[Records provided Boundary: Start]

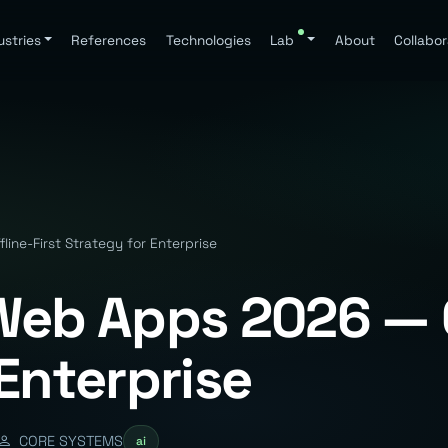
ustries
References
Technologies
Lab
About
Collabor
ine-First Strategy for Enterprise
Web Apps 2026 — O
Enterprise
CORE SYSTEMS
ai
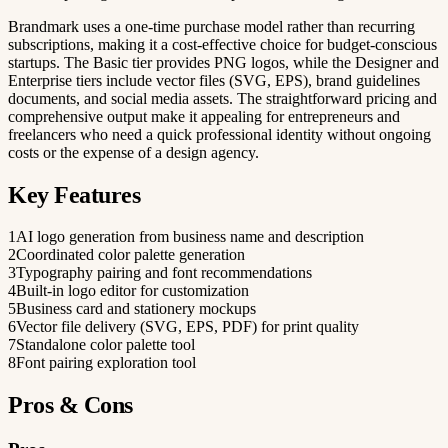
Brandmark uses a one-time purchase model rather than recurring
subscriptions, making it a cost-effective choice for budget-conscious
startups. The Basic tier provides PNG logos, while the Designer and
Enterprise tiers include vector files (SVG, EPS), brand guidelines
documents, and social media assets. The straightforward pricing and
comprehensive output make it appealing for entrepreneurs and
freelancers who need a quick professional identity without ongoing
costs or the expense of a design agency.
Key Features
1
AI logo generation from business name and description
2
Coordinated color palette generation
3
Typography pairing and font recommendations
4
Built-in logo editor for customization
5
Business card and stationery mockups
6
Vector file delivery (SVG, EPS, PDF) for print quality
7
Standalone color palette tool
8
Font pairing exploration tool
Pros & Cons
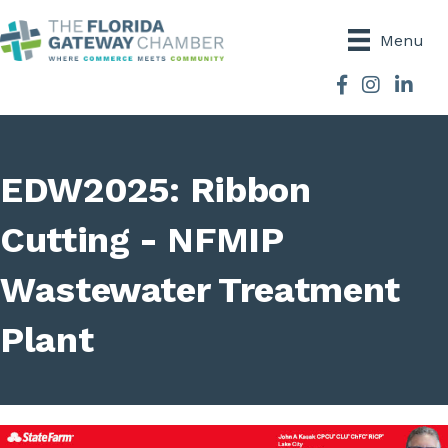
Menu
Facebook
Instagram
EDW2025: Ribbon
Cutting - NFMIP
Wastewater Treatment
Plant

[Records provided Boundary: End]

- What you need to do -
Figure out the number of lines above in which the string "generation" appears. Only the number should be given.

- Task response -
2